# Work order 1
Edit the post about Ed Freeman by giving again the passage starting at "Wednesday, April 15, 2009" and ending at "stop coming in.", with "jungle" replaced by "forest".

---- Selected extract

Wednesday, April 15, 2009

Give a shout out for reporting good news

I received this in my inbox this morning. It is a little dated but it makes a valid point. Read and you will see why.

Ed Freeman

You're an 19 year old kid. You're critically wounded, and dying in the jungle in the Ia Drang Valley , 11-14-1965, LZ X-ray, Vietnam . Your infantry unit is outnumbered 8 - 1, and the enemy fire is so intense, from 100 or 200 yards away, that your own Infantry Commander has ordered the MediVac helicopters to stop coming in.

You're lying there, listening to the enemy machine guns, and you know you're not getting out. Your family is 1/2 way around the world, 12,000 miles away, and you'll never see them again. As the world starts to fade in and out, you know this is the day.

Then, over the machine gun noise, you faintly hear that sound of a helicopter, and you look up to see an un-armed Huey, but it doesn't seem real, because no Medi-Vac markings are on it.

--------
---- Material shown

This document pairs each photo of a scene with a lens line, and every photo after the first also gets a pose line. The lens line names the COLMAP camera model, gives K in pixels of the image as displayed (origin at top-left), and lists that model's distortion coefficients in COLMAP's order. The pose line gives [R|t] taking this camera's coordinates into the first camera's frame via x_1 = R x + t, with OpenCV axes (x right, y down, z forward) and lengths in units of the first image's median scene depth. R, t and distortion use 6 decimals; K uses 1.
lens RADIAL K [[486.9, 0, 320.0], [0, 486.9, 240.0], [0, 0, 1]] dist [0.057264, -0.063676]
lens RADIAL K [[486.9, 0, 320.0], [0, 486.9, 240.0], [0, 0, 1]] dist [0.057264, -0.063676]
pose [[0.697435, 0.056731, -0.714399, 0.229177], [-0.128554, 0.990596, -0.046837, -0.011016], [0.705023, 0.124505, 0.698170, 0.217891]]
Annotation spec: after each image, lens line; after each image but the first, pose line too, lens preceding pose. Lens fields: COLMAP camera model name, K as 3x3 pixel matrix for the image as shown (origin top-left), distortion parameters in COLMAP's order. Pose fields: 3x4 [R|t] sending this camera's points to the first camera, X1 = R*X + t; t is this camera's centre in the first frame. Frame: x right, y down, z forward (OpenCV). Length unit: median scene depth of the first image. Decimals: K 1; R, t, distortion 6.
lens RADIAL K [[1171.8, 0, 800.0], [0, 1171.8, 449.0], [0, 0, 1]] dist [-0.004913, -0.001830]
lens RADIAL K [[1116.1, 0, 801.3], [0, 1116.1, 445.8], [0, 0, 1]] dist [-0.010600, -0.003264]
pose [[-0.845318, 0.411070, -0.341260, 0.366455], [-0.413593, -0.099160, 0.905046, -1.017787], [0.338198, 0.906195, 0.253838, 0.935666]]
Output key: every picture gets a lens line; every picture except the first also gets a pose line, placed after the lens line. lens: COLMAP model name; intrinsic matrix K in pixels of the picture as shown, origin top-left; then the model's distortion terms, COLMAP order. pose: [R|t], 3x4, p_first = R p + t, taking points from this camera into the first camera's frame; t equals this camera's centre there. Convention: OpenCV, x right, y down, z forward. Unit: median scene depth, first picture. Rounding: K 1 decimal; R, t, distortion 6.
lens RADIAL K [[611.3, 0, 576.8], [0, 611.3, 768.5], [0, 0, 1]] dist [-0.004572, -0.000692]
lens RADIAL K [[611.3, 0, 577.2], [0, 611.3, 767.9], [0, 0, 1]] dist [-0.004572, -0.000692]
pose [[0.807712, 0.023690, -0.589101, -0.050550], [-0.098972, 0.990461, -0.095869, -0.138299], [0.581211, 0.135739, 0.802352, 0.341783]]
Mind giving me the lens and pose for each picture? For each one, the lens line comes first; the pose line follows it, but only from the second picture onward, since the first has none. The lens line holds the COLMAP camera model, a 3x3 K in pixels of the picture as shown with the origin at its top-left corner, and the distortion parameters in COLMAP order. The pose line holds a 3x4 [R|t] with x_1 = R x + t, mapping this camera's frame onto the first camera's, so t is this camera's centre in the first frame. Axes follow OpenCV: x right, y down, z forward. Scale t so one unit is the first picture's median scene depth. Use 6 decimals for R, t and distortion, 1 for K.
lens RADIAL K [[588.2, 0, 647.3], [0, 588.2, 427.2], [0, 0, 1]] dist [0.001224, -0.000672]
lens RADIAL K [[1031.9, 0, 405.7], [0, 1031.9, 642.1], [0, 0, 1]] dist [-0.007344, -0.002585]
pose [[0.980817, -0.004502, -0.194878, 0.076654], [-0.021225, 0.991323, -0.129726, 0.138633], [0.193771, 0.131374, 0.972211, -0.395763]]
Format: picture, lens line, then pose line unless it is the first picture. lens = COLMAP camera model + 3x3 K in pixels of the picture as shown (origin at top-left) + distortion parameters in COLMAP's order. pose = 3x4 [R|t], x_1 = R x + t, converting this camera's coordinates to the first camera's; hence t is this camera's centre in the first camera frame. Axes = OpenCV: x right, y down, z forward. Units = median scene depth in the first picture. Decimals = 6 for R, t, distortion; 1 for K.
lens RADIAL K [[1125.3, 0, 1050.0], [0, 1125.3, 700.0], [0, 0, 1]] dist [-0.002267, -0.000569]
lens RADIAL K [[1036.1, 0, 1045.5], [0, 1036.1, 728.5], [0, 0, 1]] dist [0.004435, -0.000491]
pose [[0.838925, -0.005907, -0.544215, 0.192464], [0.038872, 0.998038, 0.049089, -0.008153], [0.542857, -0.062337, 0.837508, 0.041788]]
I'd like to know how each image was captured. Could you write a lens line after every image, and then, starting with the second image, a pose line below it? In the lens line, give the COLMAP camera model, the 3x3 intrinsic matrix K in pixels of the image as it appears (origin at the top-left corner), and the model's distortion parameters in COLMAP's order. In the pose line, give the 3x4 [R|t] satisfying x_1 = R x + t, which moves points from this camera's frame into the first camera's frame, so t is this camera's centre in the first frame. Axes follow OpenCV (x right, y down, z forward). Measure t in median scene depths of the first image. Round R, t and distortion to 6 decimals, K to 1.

--------

# Work order 2
Return the lines of the listing starting at the line that contains "Mind giving me" and ending at the line that contains "-0.062337, 0.837508, 0.041788]]", both included, without any change.

# Written response 1
Wednesday, April 15, 2009

Give a shout out for reporting good news

I received this in my inbox this morning. It is a little dated but it makes a valid point. Read and you will see why.

Ed Freeman

You're an 19 year old kid. You're critically wounded, and dying in the forest in the Ia Drang Valley , 11-14-1965, LZ X-ray, Vietnam . Your infantry unit is outnumbered 8 - 1, and the enemy fire is so intense, from 100 or 200 yards away, that your own Infantry Commander has ordered the MediVac helicopters to stop coming in.

# Written response 2
Mind giving me the lens and pose for each picture? For each one, the lens line comes first; the pose line follows it, but only from the second picture onward, since the first has none. The lens line holds the COLMAP camera model, a 3x3 K in pixels of the picture as shown with the origin at its top-left corner, and the distortion parameters in COLMAP order. The pose line holds a 3x4 [R|t] with x_1 = R x + t, mapping this camera's frame onto the first camera's, so t is this camera's centre in the first frame. Axes follow OpenCV: x right, y down, z forward. Scale t so one unit is the first picture's median scene depth. Use 6 decimals for R, t and distortion, 1 for K.
lens RADIAL K [[588.2, 0, 647.3], [0, 588.2, 427.2], [0, 0, 1]] dist [0.001224, -0.000672]
lens RADIAL K [[1031.9, 0, 405.7], [0, 1031.9, 642.1], [0, 0, 1]] dist [-0.007344, -0.002585]
pose [[0.980817, -0.004502, -0.194878, 0.076654], [-0.021225, 0.991323, -0.129726, 0.138633], [0.193771, 0.131374, 0.972211, -0.395763]]
Format: picture, lens line, then pose line unless it is the first picture. lens = COLMAP camera model + 3x3 K in pixels of the picture as shown (origin at top-left) + distortion parameters in COLMAP's order. pose = 3x4 [R|t], x_1 = R x + t, converting this camera's coordinates to the first camera's; hence t is this camera's centre in the first camera frame. Axes = OpenCV: x right, y down, z forward. Units = median scene depth in the first picture. Decimals = 6 for R, t, distortion; 1 for K.
lens RADIAL K [[1125.3, 0, 1050.0], [0, 1125.3, 700.0], [0, 0, 1]] dist [-0.002267, -0.000569]
lens RADIAL K [[1036.1, 0, 1045.5], [0, 1036.1, 728.5], [0, 0, 1]] dist [0.004435, -0.000491]
pose [[0.838925, -0.005907, -0.544215, 0.192464], [0.038872, 0.998038, 0.049089, -0.008153], [0.542857, -0.062337, 0.837508, 0.041788]]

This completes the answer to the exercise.